Universidad Tecnológica de Santiago
- Motto: Conocimiento y Experiencia (Spanish)
- Motto in English: Knowledge and Experience
- Type: Private
- Established: November 12, 1974; 51 years ago
- President: Príamo Rodríguez
- Location: Campuses are located in Santiago de los Caballeros, Santo Domingo, Puerto Plata, Moca, Santa Cruz de Mao and Dajabón, Dominican Republic
- Campus: Santiago main campus, Urban, 0.10 km^{2}; Santo Domingo campus, Urban; Puerto Plata campus, Urban; Moca campus, Urban; Mao campus, Urban; Dajabón campus, Urban; ;
- Colors: Green, Yellow and White
- Website: Official website

= Universidad Tecnológica de Santiago =

Private University in the Dominican Republic

The Universidad Tecnológica de Santiago (UTESA), or Santiago University of Technology, is the largest private university of the Dominican Republic with more than 50,000 active students and over 150,000 alumni. Its main campus is in the city of Santiago de los Caballeros, and it has other campus extensions in Santo Domingo, Puerto Plata, Moca, Dajabón, Santa Cruz de Mao and Gaspar Hernández. It was founded on November 12, 1974, by a group of professionals, and is one of the main research institutes in the country.

==History==
The Technological University of Santiago (UTESA) is the result of the interpretation of a group of professionals who envisioned the need for a new educational order at a time when the country needed a qualified staff in technical and professional areas.

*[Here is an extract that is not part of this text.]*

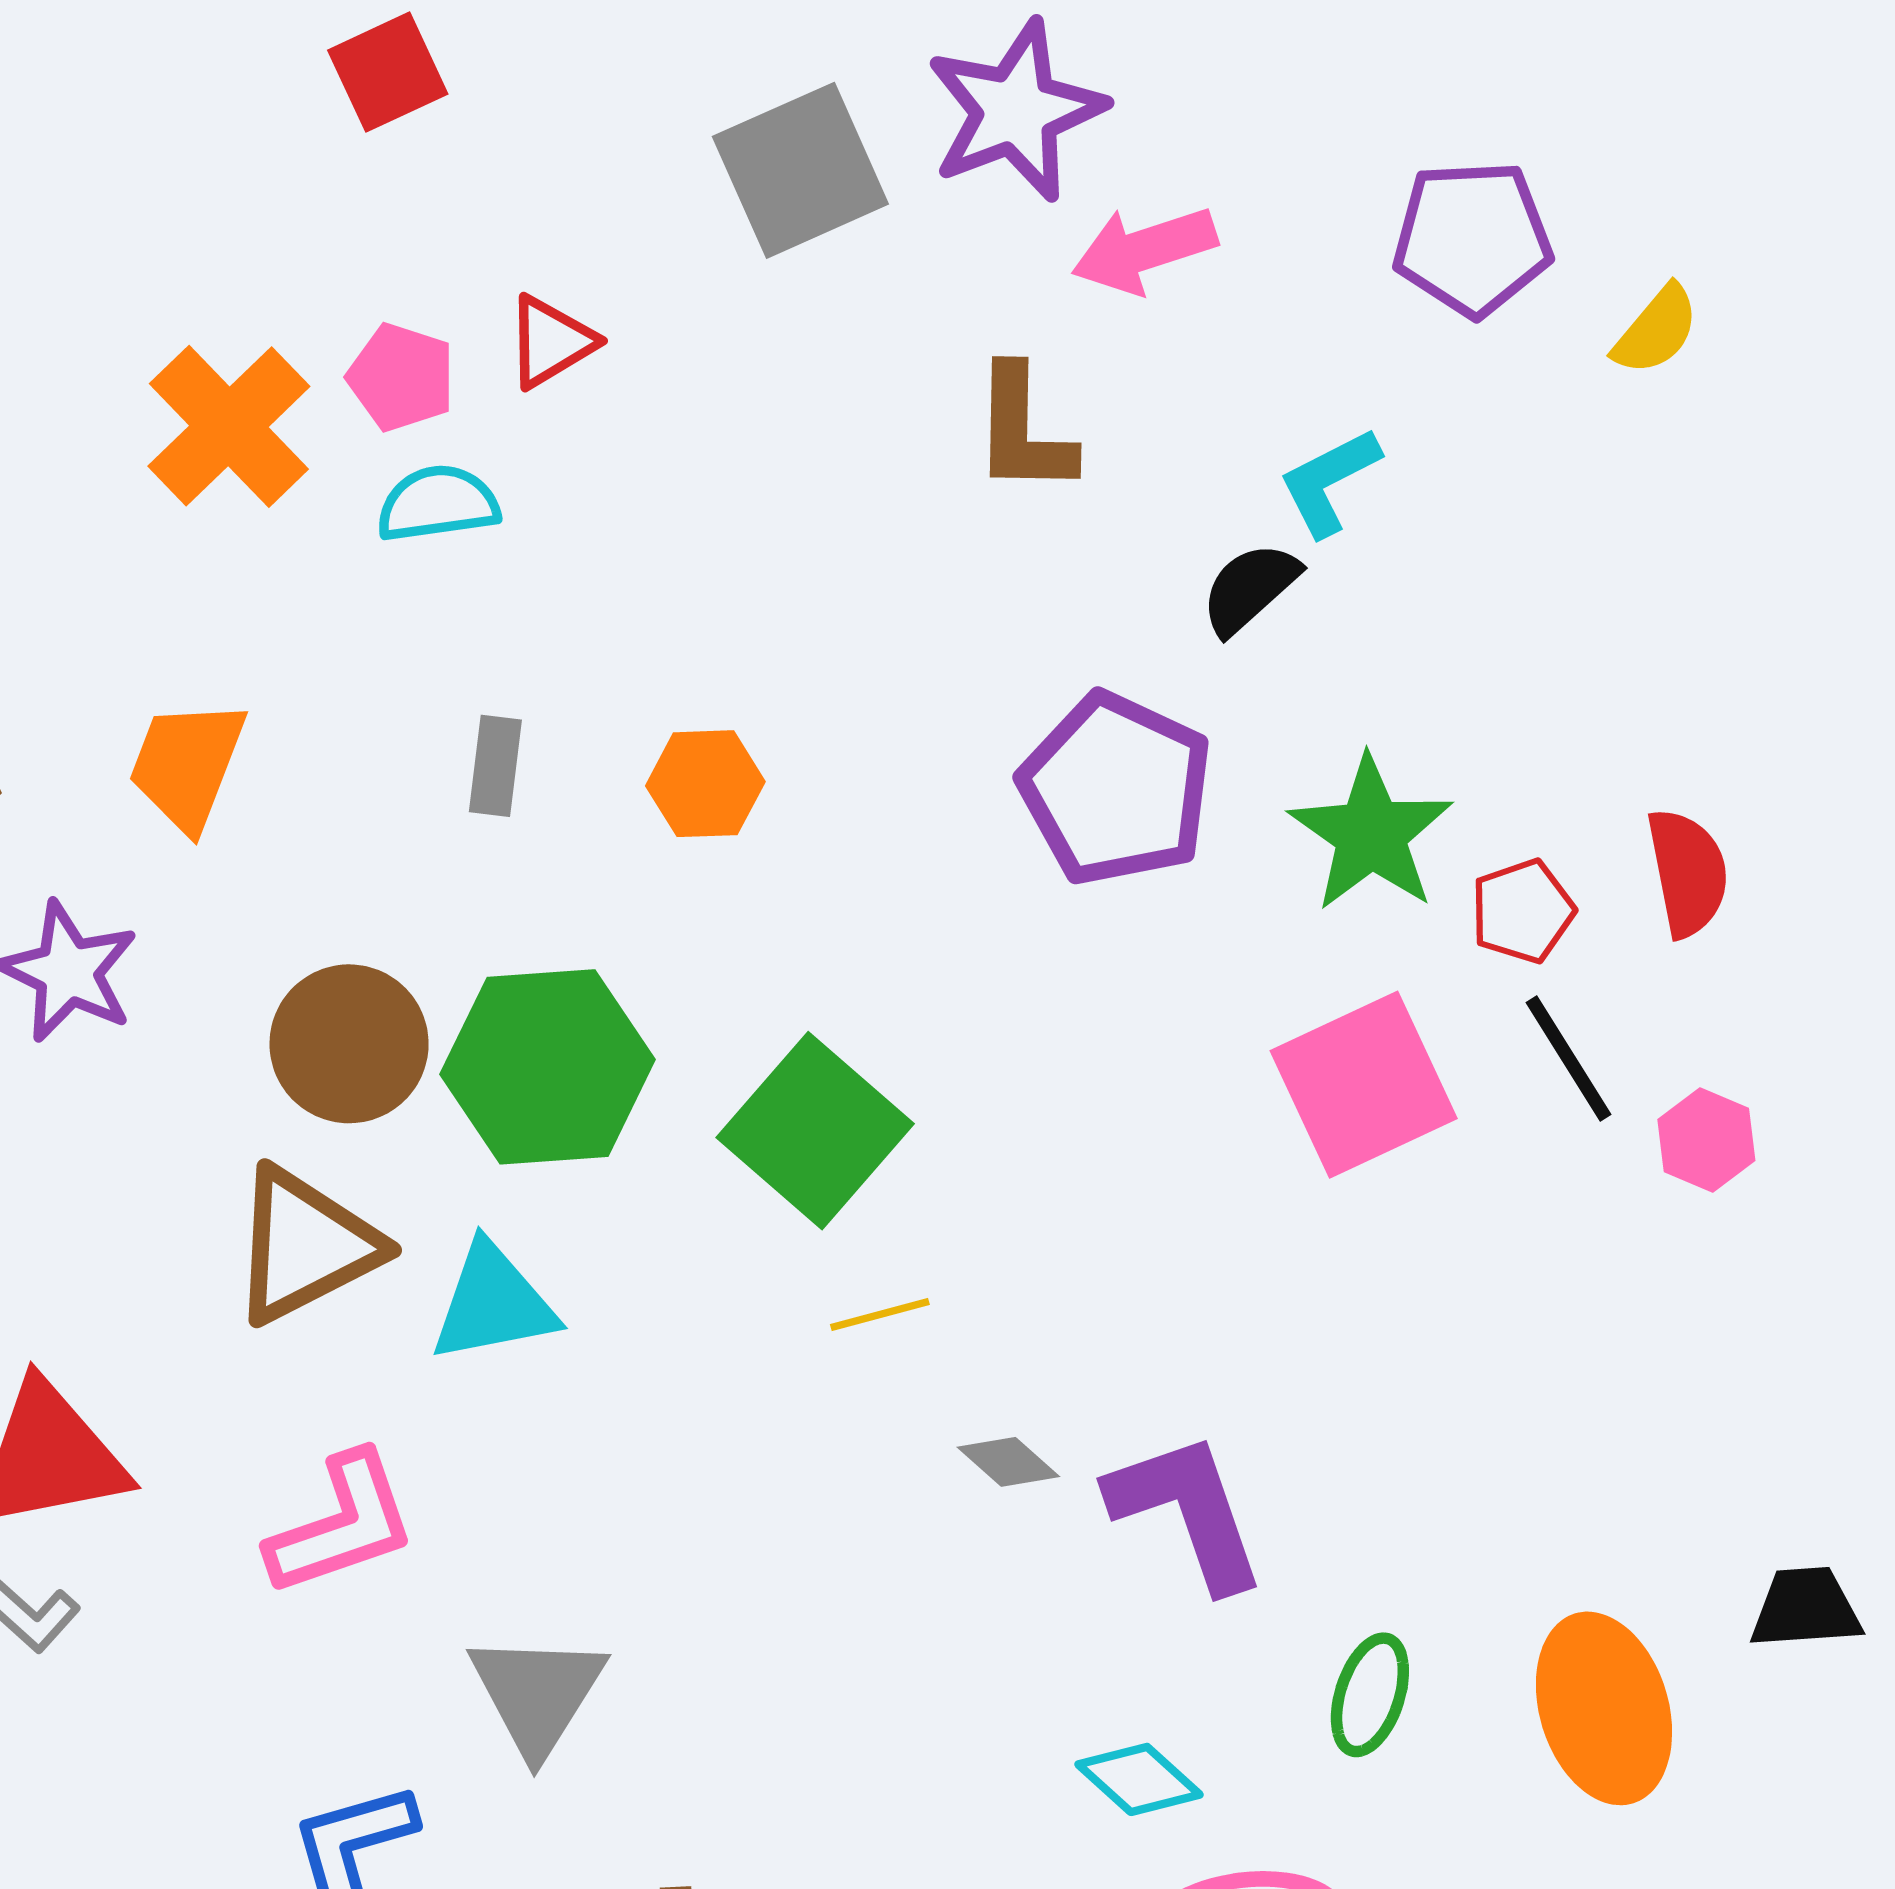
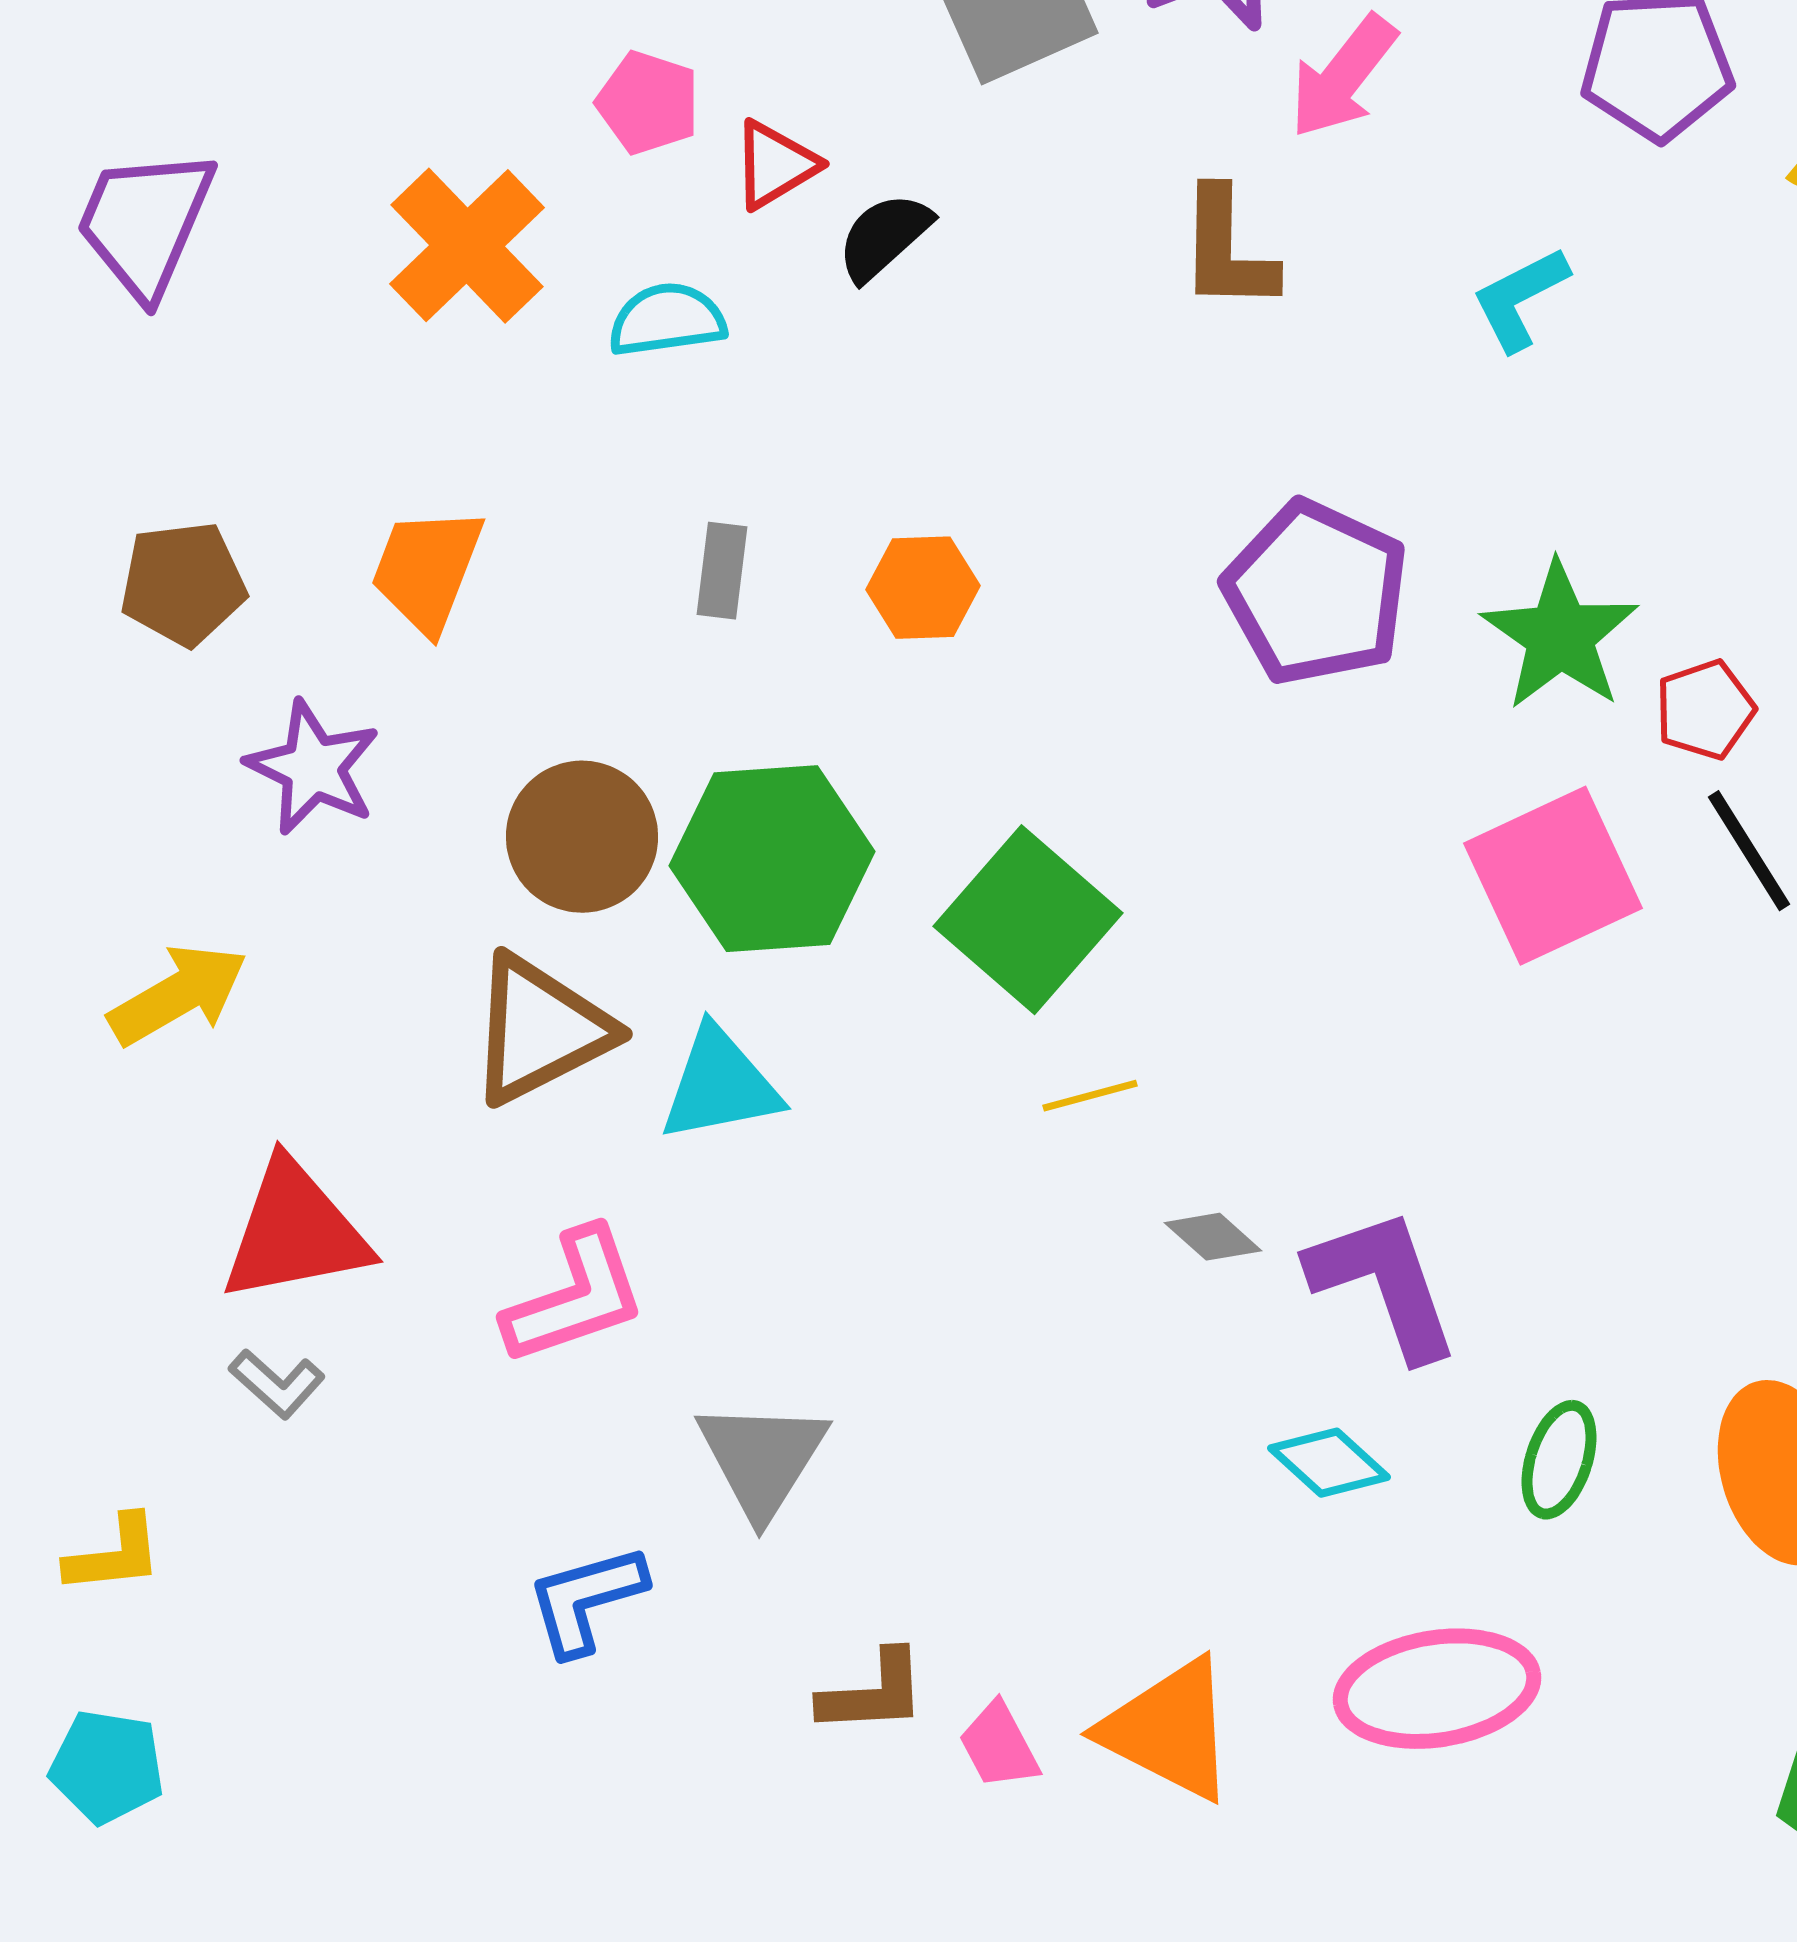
pink arrow: (1144, 250) -> (1343, 77), turned -34
pink pentagon: (401, 377) -> (648, 103), moved
black semicircle: (1250, 588) -> (884, 237), moved
cyan diamond: (1139, 1779) -> (1329, 1463), moved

In response to these needs, aided by the Foundation Board and its Academic Regulations, the November 12, 1974 begins its formal this educational institution, acquiring legal personality on April 19, 1976, through Executive Order No. 1944.

UTESA was the first private university in the Dominican Republic to offer a night time.

On June 17, 1978, by Decree 3432 of the Executive Branch is authorized to issue academic degrees with the same force and effect as those of other officials or independent institutions of equal status.

In 1979, responding to new demands, expanding its curricular offerings, for the development of the career of Health Sciences, with the advice of American Universities of Ohio, South Carolina and Grenada.

To achieve the purposes defined in the academic programs, the university integrates the national and international organizations that bring together higher education institutions in the region and globally which stand between the Dominican Association of Universities (Adou), Caribbean Universities (UNICA), the Union of Latin American Universities (UDUAL), the Pan American Association of Universities, The American University Council for Economic and Social Development (CARE), The Ibero-American University Postgraduate Association (AUIP), The International Association of University Presidents (IAUP), among others.

Since 1992, expanding its curricular offerings UTESA starting the School of Engineering and Technology that operates at the headquarters of Santiago de los Caballeros and extensions in Santo Domingo and Puerto Plata.

In 1996, it signed an agreement with the University of Houston–Clear Lake with which begins the international academic program 2+2.

===Controversy===
In July 1985, the Medical Board of California in the United States of America permanently disapproved the UTESA School of Medicine following an extensive review of its programs and faculty. The school attempted to obtain a probationary status, however, the disapproval was ratified in 1986 and again in 1997. The school has since been included in the disapproved list of several other U.S. states, including: Kansas,
Indiana and Tennessee. However, medical graduates from the school are able to be licensed as physicians by these medical boards with endorsement from a primary medical board. Graduates from this medical school practice in all 50 States.

==Faculties==

The university has various faculties, which include:

- Architecture and Engineering
- Health Sciences
- Economics and Social Sciences
- Secretarial Sciences
- Sciences and Humanities
- Graduate School

==Philosophy==
The Technological University of Santiago was founded to promote democratic principles, promote national and universal culture, provide alternatives and solutions to national problems, to provide timely service to communicate locally and internationally. Being a humanist Open University, offers ample opportunities at all levels and forms of higher education to those aspiring for personal and professional, according to labor market requirements and the level of development of the country's productive forces with the highest standards of quality.

==Academic programs==

The curricula of different levels, are consistent with the nature that makes up each of the areas, and the number of credits established. An academic credit is the unit equivalent to a theoretical class time or two hours weekly practices.
The duration of each program is five years, during which it's developed and evaluated the impact of same in accordance with market requirements.

The restructuring and upgrading of the software is the result of cooperation between Clerk of the Course, teachers in the area, and Planning Advisory Committee, together with the Vice-Rector Academic. The students, upon enrollment, are incorporated into the existing curriculum of the career, which must be approved by the Boards of Directors and Academic.